I am training and evaluating a forecast model using MLTK's StateSpaceForecast. I would like to fit on part of the dataset, and have a held back testing set to evaluate. The trick, though, is that I want the forecaster to forecast out 15 minutes in the future while autoregressively looking at the current feature values.
For example, take my query that tries to find the TPR, FPR, etc. for exceeding some SLA violation using my holdout set. Currently, it just uses the beginning of the holdout set to predict out 2 hours.
| fit StateSpaceForecast latency_p95_log from latency_p95_log, threadcount_p95, threadcount, total_socket_errors, n_running_procs, time_wait_cpu, HourOfDay, DayOfWeek holdback=2h forecast_k=15m conf_interval=95 into ml_latency_forecast
| apply ml_latency_forecast forecast_k=2h holdback=2h
| eval predicted = exp('predicted(latency_p95_log)')

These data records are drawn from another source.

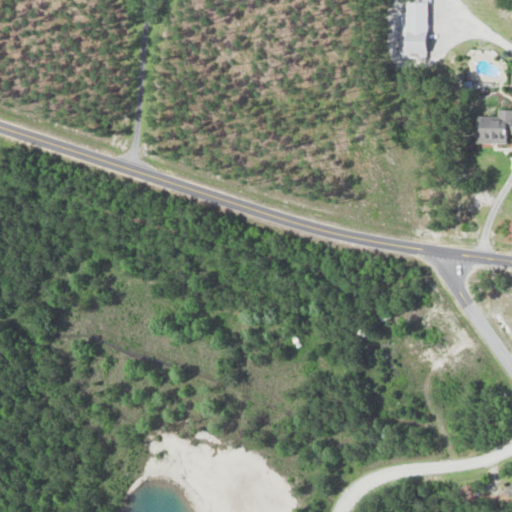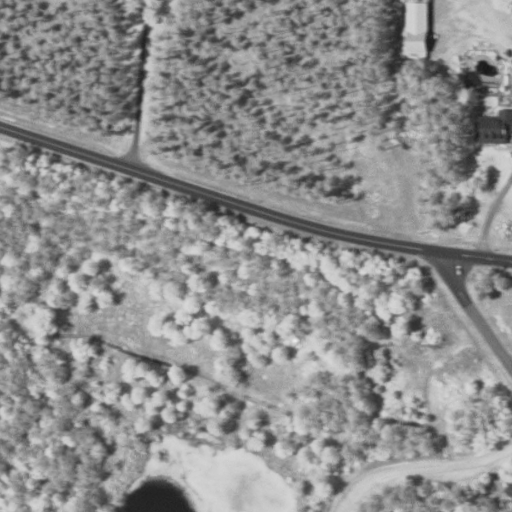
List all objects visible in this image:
building: (420, 30)
building: (495, 128)
road: (252, 206)
road: (474, 306)
road: (415, 466)
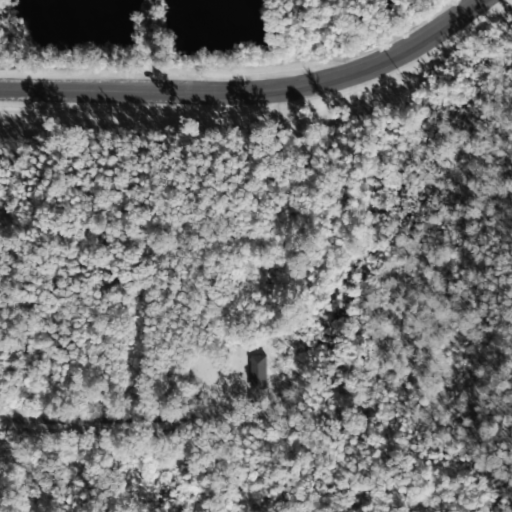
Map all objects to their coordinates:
road: (249, 83)
building: (257, 372)
road: (99, 423)
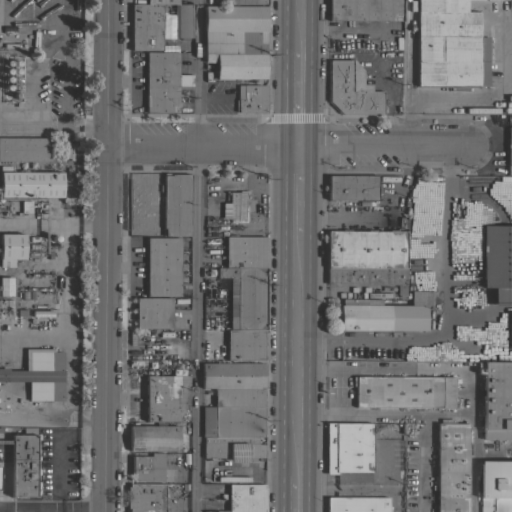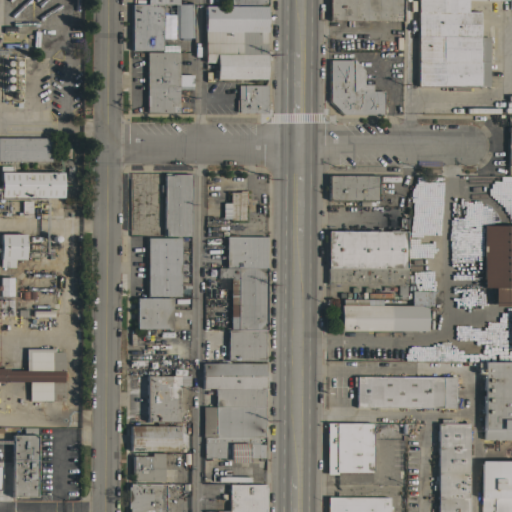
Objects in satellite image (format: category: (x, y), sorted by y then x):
building: (161, 2)
building: (247, 2)
building: (246, 3)
building: (362, 10)
building: (364, 10)
building: (234, 18)
building: (157, 26)
road: (299, 26)
building: (234, 42)
building: (231, 43)
building: (448, 45)
building: (449, 45)
building: (158, 50)
road: (63, 64)
building: (240, 65)
building: (163, 82)
building: (351, 90)
building: (350, 92)
building: (250, 98)
road: (298, 99)
building: (248, 100)
building: (505, 107)
road: (85, 129)
building: (508, 145)
road: (285, 146)
building: (24, 149)
building: (29, 184)
building: (29, 185)
building: (350, 188)
building: (353, 188)
road: (298, 190)
building: (175, 204)
building: (233, 205)
building: (174, 206)
road: (63, 240)
building: (10, 248)
building: (10, 249)
building: (366, 250)
building: (243, 252)
road: (195, 255)
road: (105, 256)
building: (160, 267)
building: (162, 267)
building: (499, 267)
building: (498, 270)
building: (369, 278)
building: (371, 282)
building: (5, 286)
building: (5, 287)
building: (244, 297)
building: (244, 299)
building: (5, 306)
building: (152, 312)
road: (444, 312)
building: (151, 314)
building: (380, 316)
building: (244, 344)
road: (297, 355)
building: (39, 374)
building: (38, 375)
building: (234, 383)
building: (403, 391)
building: (496, 392)
building: (402, 393)
road: (469, 396)
building: (162, 397)
building: (160, 398)
building: (234, 399)
building: (495, 401)
building: (231, 421)
building: (496, 432)
building: (151, 437)
building: (153, 438)
building: (354, 444)
building: (230, 447)
building: (346, 449)
building: (235, 453)
road: (424, 462)
road: (474, 462)
building: (23, 463)
building: (21, 464)
building: (450, 466)
building: (147, 467)
building: (449, 467)
building: (143, 483)
building: (495, 486)
building: (495, 486)
road: (296, 493)
building: (145, 497)
building: (244, 498)
building: (238, 499)
building: (356, 503)
building: (355, 504)
road: (52, 509)
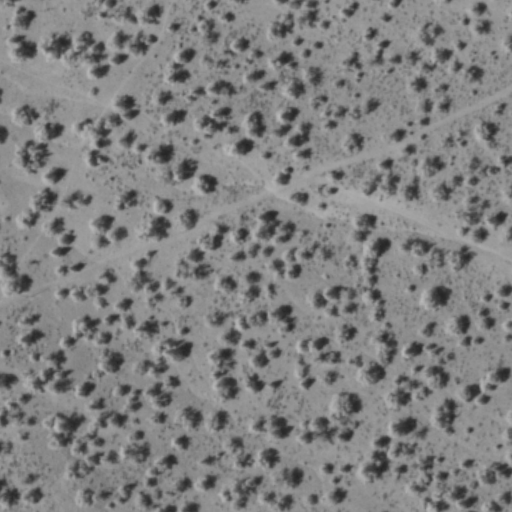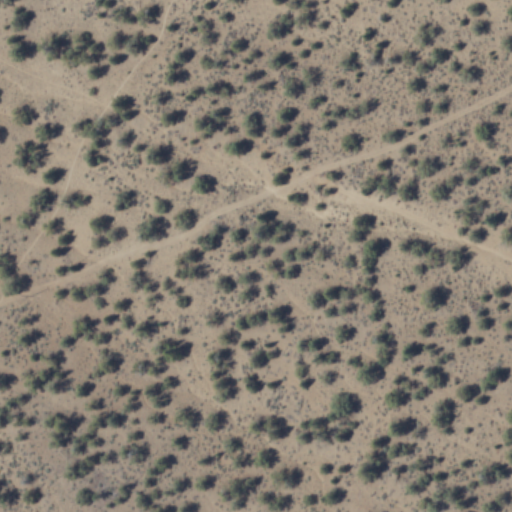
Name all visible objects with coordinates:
road: (79, 144)
road: (256, 195)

| eval predicted_low=exp('lower95(predicted(latency_p95_log))'), predicted_high=exp('upper95(predicted(latency_p95_log))')
| eval predicted_SLA = if(predicted > 1.0, 1, 0)
| eval true_positive = if(predicted_SLA=1 AND SLA_violation=1, 1, 0)
| eval false_positive = if(predicted_SLA=1 AND SLA_violation=0, 1, 0)
| eval true_negative = if(predicted_SLA=0 AND SLA_violation=0, 1, 0)
| eval false_negative = if(predicted_SLA=0 AND SLA_violation=1, 1, 0)
| eval holdout = if(isnull('lower95(predicted(latency_p95_log))'), 0, 1)
| table _time predicted predicted_high predicted_low latency_p95
Is there any examples someone can help give me for doing a forecast and evaluating the fit on on-seen data during training?
Splunk MLTK Algorithms on GitHub
Hi @rfdickerson,
The Python source code for Splunk's implementation of StateSpaceForecast is collectively in:
$SPLUNK_HOMEetc/apps/Splunk_ML_Toolkit/bin/algos/StateSpaceForecast.py
$SPLUNK_HOMEetc/apps/Splunk_ML_Toolkit/bin/algos_support/statespace/*
The StateSpaceForecast algorithm is similar to the Splunk predict command.
If you're not managing your own Splunk instance, you can download the MLTK archive from Splunkbase and inspect the files directly.
The holdback and forecast_k parameters function as described. You may want to look at the partial_fit parameter for more control over the window of data used to update your model dynamically before using apply and (eventually) calculating TPR and FPR.